One question I have is- is it the sellers responsibility to rig the boat for sail in a sea trial? Right now the sails are in bags in the quarter berth, and the broker is telling me it's our responsibility to rig the sails...he even tried to tell me that we were responsible to get the batteries installed- I thought it was the seller (or his agents) responsibility to prepare the boat for survey so this does not seem right to me. I'm about to go off on a search for that info but if anyone cares to chime in please do.

thanks again for the thoughts & comments!

Andy


----------



## Stumble (Feb 2, 2012)

Andy,

Rigging the boat is kind of a toss up. I have done it both ways, but I defiantly wouldn't consider hooking up batteries. I would tell the broker that if the electrical system doesn't start, or the engine won't start when I arrive I will assume there is something wrong with it, and adjust my offering price to reflect replacement. 

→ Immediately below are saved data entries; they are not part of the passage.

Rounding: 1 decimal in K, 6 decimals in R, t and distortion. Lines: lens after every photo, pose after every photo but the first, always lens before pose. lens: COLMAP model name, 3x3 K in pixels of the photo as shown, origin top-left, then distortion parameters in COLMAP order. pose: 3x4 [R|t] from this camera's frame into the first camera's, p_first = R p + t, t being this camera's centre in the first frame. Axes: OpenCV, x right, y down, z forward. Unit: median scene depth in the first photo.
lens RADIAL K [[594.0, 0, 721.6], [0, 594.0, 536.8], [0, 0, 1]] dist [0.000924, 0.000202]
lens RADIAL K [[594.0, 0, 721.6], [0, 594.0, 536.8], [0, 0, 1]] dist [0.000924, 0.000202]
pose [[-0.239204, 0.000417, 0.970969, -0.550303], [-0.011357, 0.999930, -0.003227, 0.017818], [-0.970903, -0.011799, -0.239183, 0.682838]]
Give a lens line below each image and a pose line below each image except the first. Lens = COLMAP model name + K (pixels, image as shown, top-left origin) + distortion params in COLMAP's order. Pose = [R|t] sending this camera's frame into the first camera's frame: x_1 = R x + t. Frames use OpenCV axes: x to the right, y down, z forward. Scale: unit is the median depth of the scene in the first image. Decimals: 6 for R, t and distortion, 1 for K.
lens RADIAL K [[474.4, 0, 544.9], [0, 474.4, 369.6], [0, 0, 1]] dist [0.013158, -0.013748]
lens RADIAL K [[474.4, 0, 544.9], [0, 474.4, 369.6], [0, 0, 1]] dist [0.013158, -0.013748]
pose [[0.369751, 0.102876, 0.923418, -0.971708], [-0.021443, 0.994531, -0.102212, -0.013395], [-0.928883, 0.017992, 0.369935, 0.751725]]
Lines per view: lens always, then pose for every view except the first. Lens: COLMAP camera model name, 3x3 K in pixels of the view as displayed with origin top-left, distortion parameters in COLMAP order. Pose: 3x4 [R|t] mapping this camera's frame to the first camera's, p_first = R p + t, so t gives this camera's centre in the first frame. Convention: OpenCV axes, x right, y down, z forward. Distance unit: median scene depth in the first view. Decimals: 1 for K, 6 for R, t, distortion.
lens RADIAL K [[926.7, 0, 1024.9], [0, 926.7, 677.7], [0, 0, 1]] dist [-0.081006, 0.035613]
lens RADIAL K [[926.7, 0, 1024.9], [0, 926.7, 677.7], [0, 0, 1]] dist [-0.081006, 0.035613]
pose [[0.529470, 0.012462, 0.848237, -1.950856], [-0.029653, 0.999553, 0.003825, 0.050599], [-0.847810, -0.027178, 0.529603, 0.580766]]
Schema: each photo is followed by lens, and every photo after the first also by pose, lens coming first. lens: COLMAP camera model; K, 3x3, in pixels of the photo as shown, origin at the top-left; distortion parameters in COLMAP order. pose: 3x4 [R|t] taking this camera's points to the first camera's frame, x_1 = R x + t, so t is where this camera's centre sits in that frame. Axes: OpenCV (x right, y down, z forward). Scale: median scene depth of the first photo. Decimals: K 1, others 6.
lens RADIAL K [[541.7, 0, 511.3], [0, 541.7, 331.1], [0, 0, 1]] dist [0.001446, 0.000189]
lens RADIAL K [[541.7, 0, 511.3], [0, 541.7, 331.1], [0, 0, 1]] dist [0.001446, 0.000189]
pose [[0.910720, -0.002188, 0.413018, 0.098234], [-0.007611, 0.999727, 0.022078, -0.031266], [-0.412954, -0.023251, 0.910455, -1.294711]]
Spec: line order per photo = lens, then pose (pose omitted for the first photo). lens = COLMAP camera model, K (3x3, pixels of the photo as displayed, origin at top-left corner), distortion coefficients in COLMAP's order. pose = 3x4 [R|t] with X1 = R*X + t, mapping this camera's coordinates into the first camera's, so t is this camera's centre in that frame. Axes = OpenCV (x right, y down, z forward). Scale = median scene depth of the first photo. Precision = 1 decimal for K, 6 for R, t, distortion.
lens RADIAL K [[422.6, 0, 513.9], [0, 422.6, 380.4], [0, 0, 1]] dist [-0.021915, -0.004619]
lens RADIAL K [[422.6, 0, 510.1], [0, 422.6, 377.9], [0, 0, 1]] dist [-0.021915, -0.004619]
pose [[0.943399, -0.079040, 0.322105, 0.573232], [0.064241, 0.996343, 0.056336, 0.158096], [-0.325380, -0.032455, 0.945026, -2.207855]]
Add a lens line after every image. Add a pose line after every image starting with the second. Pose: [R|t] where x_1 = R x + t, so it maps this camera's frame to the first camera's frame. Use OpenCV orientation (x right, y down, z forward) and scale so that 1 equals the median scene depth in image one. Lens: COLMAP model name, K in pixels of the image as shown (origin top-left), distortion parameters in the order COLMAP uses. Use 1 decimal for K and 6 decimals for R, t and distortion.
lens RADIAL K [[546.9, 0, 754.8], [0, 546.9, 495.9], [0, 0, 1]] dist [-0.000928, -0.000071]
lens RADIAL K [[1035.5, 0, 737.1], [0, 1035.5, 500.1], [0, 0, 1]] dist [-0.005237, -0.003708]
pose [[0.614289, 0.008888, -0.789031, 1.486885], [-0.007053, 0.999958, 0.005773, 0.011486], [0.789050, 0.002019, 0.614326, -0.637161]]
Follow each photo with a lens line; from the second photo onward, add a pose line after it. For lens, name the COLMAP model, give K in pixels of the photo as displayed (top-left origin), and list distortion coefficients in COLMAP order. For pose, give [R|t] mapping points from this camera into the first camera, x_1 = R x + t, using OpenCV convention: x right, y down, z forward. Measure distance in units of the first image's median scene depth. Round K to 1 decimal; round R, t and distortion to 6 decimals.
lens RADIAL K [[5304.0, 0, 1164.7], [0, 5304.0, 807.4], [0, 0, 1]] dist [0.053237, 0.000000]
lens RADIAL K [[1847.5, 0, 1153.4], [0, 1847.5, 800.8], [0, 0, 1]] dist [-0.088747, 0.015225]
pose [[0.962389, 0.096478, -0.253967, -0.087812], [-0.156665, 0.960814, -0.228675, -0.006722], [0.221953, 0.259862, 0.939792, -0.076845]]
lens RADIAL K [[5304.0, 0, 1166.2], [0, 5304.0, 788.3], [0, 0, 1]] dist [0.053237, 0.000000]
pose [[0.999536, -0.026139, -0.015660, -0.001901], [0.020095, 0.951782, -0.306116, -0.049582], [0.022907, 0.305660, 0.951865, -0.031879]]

An accepted offer is just the beginning of the negotiations on a new (to you) boat. I have never (including professionally maintained ones) seen a boat that passed my sea trial and inspection. The fun part is going back to the broker with a list of the unexpected and negotiating for who is going to accept which costs.

Typically those things that reflect poor or ignored maintenance will be the sellers, while those things that are age related are the buyers (particularly if they were disclosed, like engine ours). Until you get the survey report and sea trial report back though you really don't know what you will have to do to get her up to snuff.

Remember a sea trial isn't a pleasure cruise. It is your last chance to find everything wrong with the boat before you spend a lot of money making it yours. 

Just a short list of things found during sea trial that resulted in reduced prices

Engine wouldn't start
Generator was rusted out
Sails were mildewed and scuzzy
Lines rotten
Anchor missing
Mast pumped way to much
Shorter mast than spec (a 100' tape measure is a good thing)
Entire electrical system was non-operational...Took 5k off the price, turned out to be a fuse
roller furler wouldn't roll
Steering was very tight (bent rudder shaft as it turned out)
Steering was too loose (broken rudder straps)

The list goes on and on...

Make a list during the sea trial of everything, and I mean everything that seems not quite right. Add this list to the things discovered on survey, and seen a nicely worded letter along the lines of "we liked the boat and are still interested, but there are a number of things we need to address before moving forward." Strike from the list anything that is a diminimus cost, and see what the dealer says. 

Many owners will offer up front to cover a significant percentage of the repair work, or agree to cover some things but not others.


----------



## awahl (Feb 18, 2012)

Excellent, Stumble (Greg)! 

We are now clear with the broker on the batteries- Pending survey....

Cheers!


----------



## Stumble (Feb 2, 2012)

Glad it worked out for you.


----------



## awahl (Feb 18, 2012)

...a quick update on the IP31...

Even though we felt the price was "decent"- after considering what the boat needed, from a newbie perspective we opted to take this particular boat off our list and look for something a little less pricey and a little more ready to go for this new sailing family. 

While the IP31 is a very stout and roomy boat, and we really love the quality feel...we decided it may not be the best choice for a first boat from a learning perspective. We're probably going to be ending up in a C30 or similar boat.We had our eyes on a very nice Hunter 30 but decided we like the characteristics and quality (resale $ and owner support) of the Catalina 30, well, more. 

After getting some salt in our veins (freshwater "salt" that is), perhaps we'll end up in an IP someday, slowly making way at the far corner of the wind when time and money are less of a concern. 

Thanks again all for your comments.
Andy


----------



## bljones (Oct 13, 2008)

Good plan.


----------



## TropicCat (Oct 14, 2008)

Welcome aboard. The Catalina 30 is a good boat and I agree a better plan.


----------